Todo casamento tem um regime de bens. Quem não escolhe, recebe o regime que a lei aplica por padrão: a comunhão parcial. Escolher, portanto, não é criar uma regra onde não havia: é decidir conscientemente qual regra vai valer.
O planejamento matrimonial é essa conversa, feita antes: o que entra na comunhão, o que fica de fora, como cada um fica em relação ao patrimônio do outro, e o que acontece se a união terminar ou se um dos dois falecer.
Quando essa conversa costuma fazer mais diferença
- Um dos noivos tem empresa ou exerce atividade com risco patrimonial
- Há filhos de uniões anteriores e se quer clareza sobre o que fica com quem
- Um dos dois já construiu patrimônio antes da união
- Há expectativa de herança relevante
- Segunda união, especialmente depois de um divórcio trabalhoso
- Diferença significativa de patrimônio entre os noivos
- Um dos dois tem dívidas ou responde por obrigações de terceiros
Nenhuma dessas situações impede o casamento em regime padrão. Elas apenas tornam mais provável que o regime padrão produza um resultado que o casal não previu.
O pacto antenupcial
É a escritura pública, lavrada em cartório de notas antes do casamento, que define o regime escolhido. Só produz efeito com a celebração, e precisa ser registrado para valer perante terceiros.
Pode adotar um dos regimes previstos em lei (comunhão universal, separação total, participação final nos aquestos) ou fazer combinações, dentro dos limites legais. Cláusulas que contrariem a lei ou disponham sobre direitos indisponíveis não têm validade, e a redação precisa de cuidado justamente por isso.
O contrato de convivência
Na união estável, a lógica é a mesma. Não havendo contrato escrito, aplica-se em regra a comunhão parcial.
O contrato de convivência permite ao casal definir regra diferente e, tão importante quanto, registrar quando a união começou. Essa data é um dos pontos que mais gera discussão quando a união se dissolve ou quando um dos companheiros falece, e é fácil de documentar enquanto o relacionamento está bem.
A ligação com a sucessão
O regime de bens não repercute apenas em caso de separação. Ele influencia diretamente a sucessão: o que o cônjuge sobrevivente recebe, como o patrimônio é dividido entre ele e os filhos, o que integra a herança.
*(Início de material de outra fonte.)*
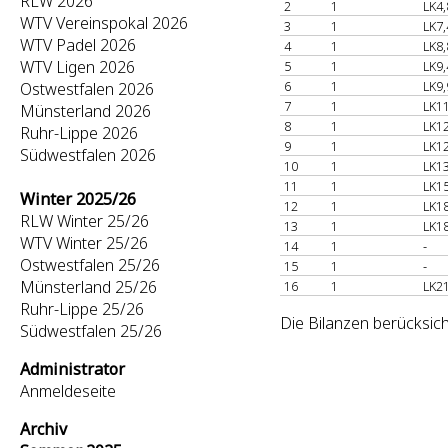
RLW 2026
2
1
LK4,
WTV Vereinspokal 2026
3
1
LK7,
WTV Padel 2026
4
1
LK8,
WTV Ligen 2026
5
1
LK9,
6
1
LK9,
Ostwestfalen 2026
7
1
LK11
Münsterland 2026
8
1
LK12
Ruhr-Lippe 2026
9
1
LK12
Südwestfalen 2026
10
1
LK13
11
1
LK15
Winter 2025/26
12
1
LK18
RLW Winter 25/26
13
1
LK18
WTV Winter 25/26
14
1
-
Ostwestfalen 25/26
15
1
-
Münsterland 25/26
16
1
LK21
Ruhr-Lippe 25/26
Die Bilanzen berücksich
Südwestfalen 25/26
Administrator
Anmeldeseite
Archiv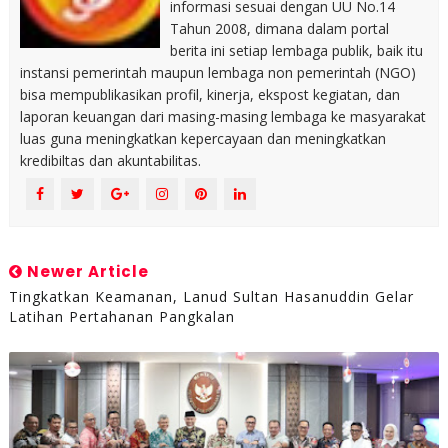
informasi sesuai dengan UU No.14
Tahun 2008, dimana dalam portal
berita ini setiap lembaga publik, baik itu
instansi pemerintah maupun lembaga non pemerintah (NGO)
bisa mempublikasikan profil, kinerja, ekspost kegiatan, dan
laporan keuangan dari masing-masing lembaga ke masyarakat
luas guna meningkatkan kepercayaan dan meningkatkan
kredibiltas dan akuntabilitas.
Newer Article
Tingkatkan Keamanan, Lanud Sultan Hasanuddin Gelar
Latihan Pertahanan Pangkalan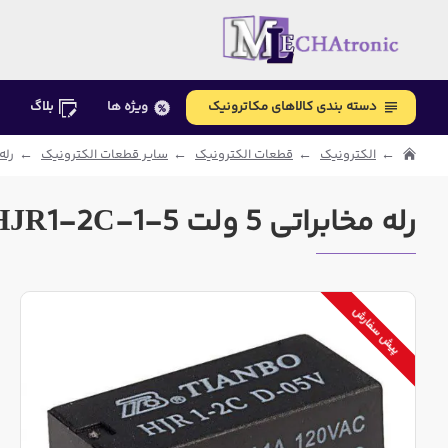
دسته بندی کالاهای مکاترونیک
ویژه ها
بلاگ
الکترونیک
قطعات الکترونیک
سایر قطعات الکترونیک
رله و
رله مخابراتی 5 ولت HJR1-2C-1-5
پیش سفارش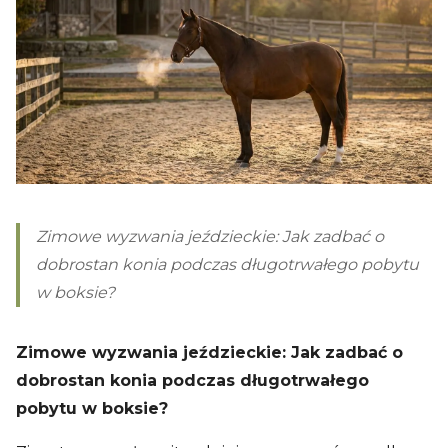
Zimowe wyzwania jeździeckie: Jak zadbać o
dobrostan konia podczas długotrwałego pobytu
w boksie?
Zimowe wyzwania jeździeckie: Jak zadbać o
dobrostan konia podczas długotrwałego
pobytu w boksie?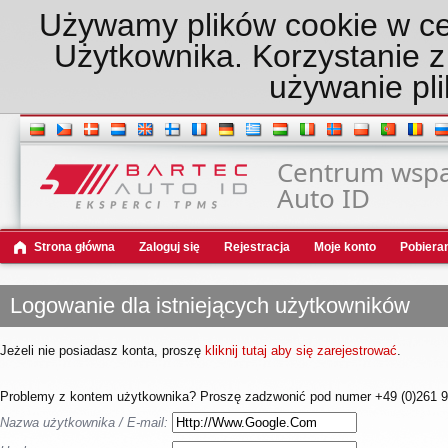
Używamy plików cookie w ce
Użytkownika. Korzystanie z
używanie pli
Centrum wspar
Auto ID
Strona główna
Zaloguj się
Rejestracja
Moje konto
Pobiera
Logowanie dla istniejących użytkowników
Jeżeli nie posiadasz konta, proszę
kliknij tutaj aby się zarejestrować
.
Problemy z kontem użytkownika? Proszę zadzwonić pod numer +49 (0)261 98
Nazwa użytkownika / E-mail: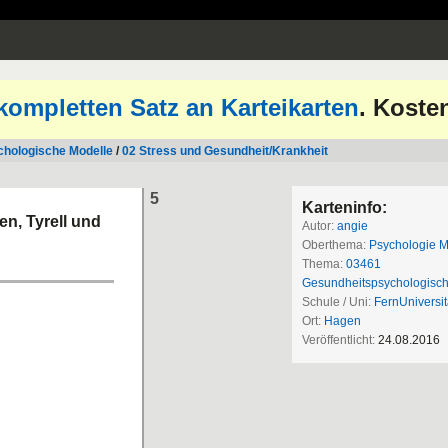
kompletten Satz an Karteikarten
. Koste
hologische Modelle
/
02 Stress und Gesundheit/Krankheit
5
Karteninfo:
n, Tyrell und
Autor:
angie
Oberthema:
Psychologie M
Thema:
03461
Gesundheitspsychologisc
Schule / Uni:
FernUniversi
Ort:
Hagen
Veröffentlicht:
24.08.2016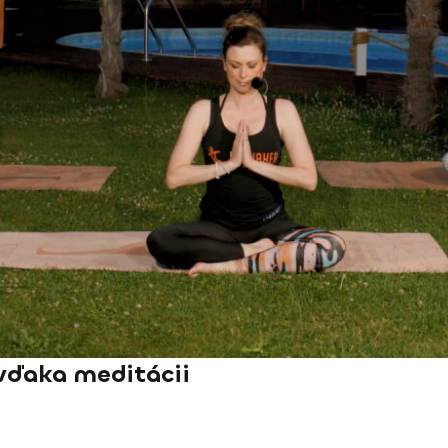
 vďaka meditácii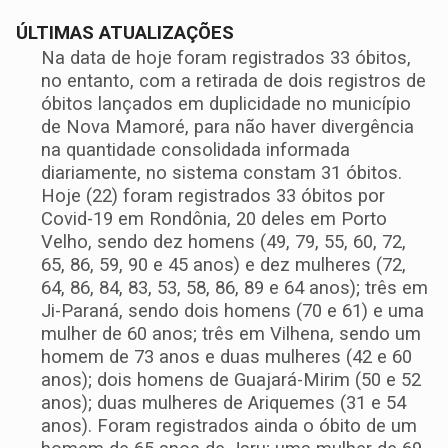
ÚLTIMAS ATUALIZAÇÕES
Na data de hoje foram registrados 33 óbitos,
no entanto, com a retirada de dois registros de
óbitos lançados em duplicidade no município
de Nova Mamoré, para não haver divergência
na quantidade consolidada informada
diariamente, no sistema constam 31 óbitos.
Hoje (22) foram registrados 33 óbitos por
Covid-19 em Rondônia, 20 deles em Porto
Velho, sendo dez homens (49, 79, 55, 60, 72,
65, 86, 59, 90 e 45 anos) e dez mulheres (72,
64, 86, 84, 83, 53, 58, 86, 89 e 64 anos); três em
Ji-Paraná, sendo dois homens (70 e 61) e uma
mulher de 60 anos; três em Vilhena, sendo um
homem de 73 anos e duas mulheres (42 e 60
anos); dois homens de Guajará-Mirim (50 e 52
anos); duas mulheres de Ariquemes (31 e 54
anos). Foram registrados ainda o óbito de um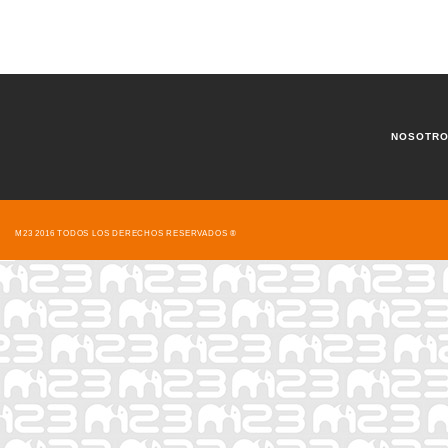
NOSOTR
M23 2016 TODOS LOS DERECHOS RESERVADOS ®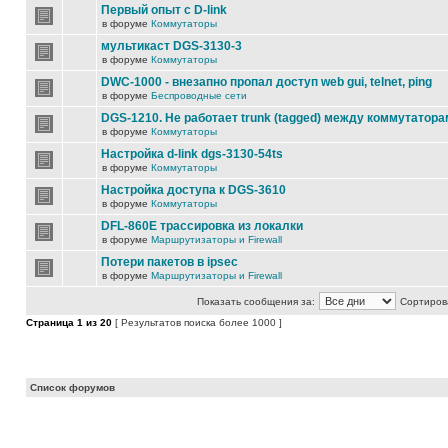
Первый опыт с D-link
в форуме
Коммутаторы
мультикаст DGS-3130-3
в форуме
Коммутаторы
DWC-1000 - внезапно пропал доступ web gui, telnet, ping
в форуме
Беспроводные сети
DGS-1210. Не работает trunk (tagged) между коммутатора
в форуме
Коммутаторы
Настройка d-link dgs-3130-54ts
в форуме
Коммутаторы
Настройка доступа к DGS-3610
в форуме
Коммутаторы
DFL-860E трассировка из локалки
в форуме
Маршрутизаторы и Firewall
Потери пакетов в ipsec
в форуме
Маршрутизаторы и Firewall
Показать сообщения за:
Сортирова
Страница
1
из
20
[ Результатов поиска более 1000 ]
Список форумов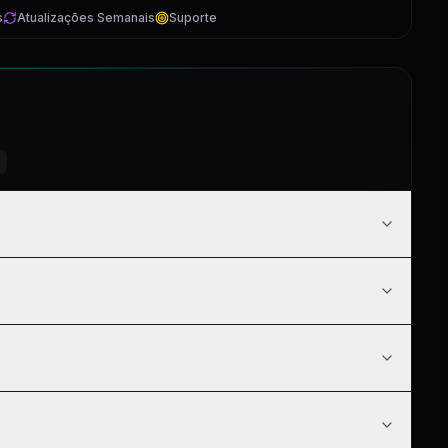
s
Atualizações Semanais
Suporte
3:01
4:37
3
7:19
11:53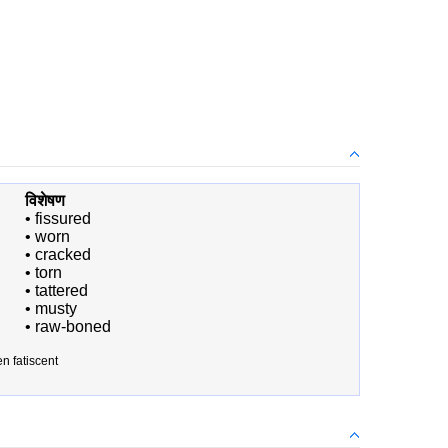
विशेषण
•
fissured
•
worn
•
cracked
•
torn
•
tattered
•
musty
•
raw-boned
n fatiscent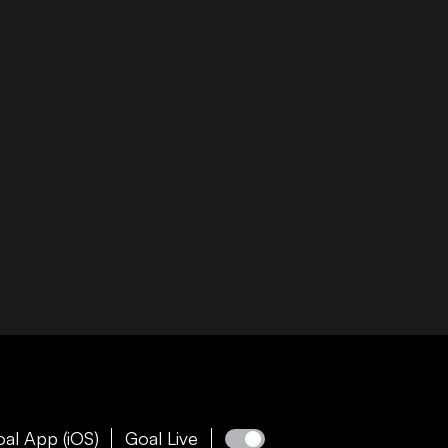
al App (iOS)
Goal Live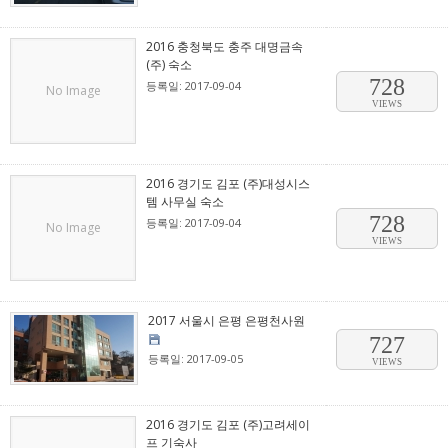
2016 충청북도 충주 대명금속
(주) 숙소
728
등록일: 2017-09-04
No Image
VIEWS
2016 경기도 김포 (주)대성시스
템 사무실 숙소
728
등록일: 2017-09-04
No Image
VIEWS
2017 서울시 은평 은평천사원
727
등록일: 2017-09-05
VIEWS
2016 경기도 김포 (주)고려세이
프 기숙사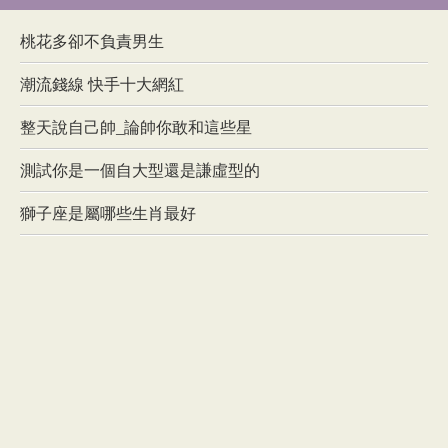
桃花多卻不負責男生
潮流錢線 快手十大網紅
整天說自己帥_論帥你敢和這些星
測試你是一個自大型還是謙虛型的
獅子座是屬哪些生肖最好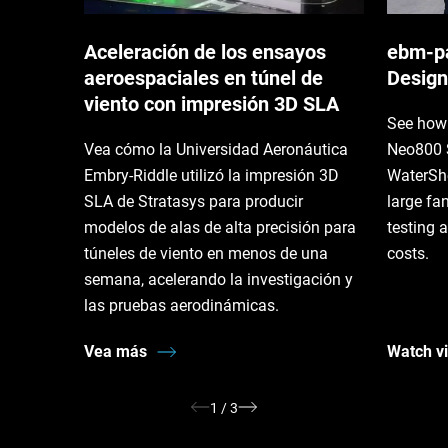
Aceleración de los ensayos
ebm‑pa
aeroespaciales en túnel de
Design
viento con impresión 3D SLA
See how 
Vea cómo la Universidad Aeronáutica
Neo800 
Embry-Riddle utilizó la impresión 3D
WaterSh
SLA de Stratasys para producir
large fa
modelos de alas de alta precisión para
testing 
túneles de viento en menos de una
costs.
semana, acelerando la investigación y
las pruebas aerodinámicas.
Vea más
Watch v
1
/
3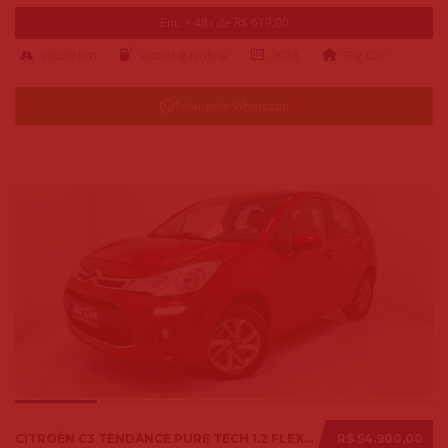
Ent. + 48x de R$ 619,00
98620 km
alcool-gasolina
2018
Big Car
Falar pelo Whatsapp
CITROËN C3 TENDANCE PURE TECH 1.2 FLEX 12V MEC. 2019
R$ 54.900,00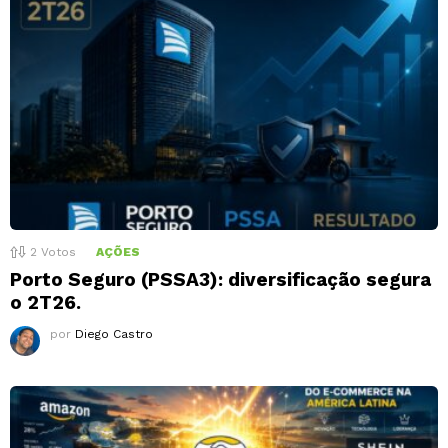
2
Votos
AÇÕES
Porto Seguro (PSSA3): diversificação segura
o 2T26.
por
Diego Castro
Casais que estão pensando em planejamento sucessório frequentemente descobrem que a conversa começa aqui, no regime que escolheram, ou que receberam por não terem escolhido.
Sobre o momento
Essa é uma conversa mais fácil de ter antes do que depois. Antes, é um alinhamento entre duas pessoas que estão construindo algo juntas. Depois, costuma ser uma discussão sobre o que cada um achava que tinha combinado.
Perguntas frequentes
Pacto antenupcial é sinal de desconfiança?
É uma leitura comum, mas não corresponde ao que o documento faz. O pacto apenas escolhe conscientemente as regras patrimoniais, em vez de aceitar por omissão as que a lei aplica a quem não escolhe. Casais que já têm patrimônio, empresa ou filhos de uniões anteriores costumam recorrer a ele exatamente para evitar mal- entendidos futuros.
Quando o pacto precisa ser feito?
Antes do casamento, por escritura pública em cartório de notas. Ele só produz efeito com a celebração do casamento, e precisa ser registrado para valer perante terceiros.
União estável tem regime de bens?
Sim. Não havendo contrato escrito, aplica-se em regra a comunhão parcial. O contrato de convivência permite ao casal definir regra diferente e registrar a data de início da união, o que costuma evitar discussão futura.
O pacto pode tratar de outros assuntos além dos bens?
Ele pode conter disposições variadas, mas há limites: cláusulas contrárias à lei ou que disponham sobre direitos indisponíveis não têm validade. O núcleo do pacto é patrimonial.
Casamos sem pacto. Ainda dá para mudar?
Sim, por meio da alteração do regime de bens, que depende de autorização judicial e de pedido de ambos os cônjuges. É um caminho possível, embora mais trabalhoso do que ter escolhido no início.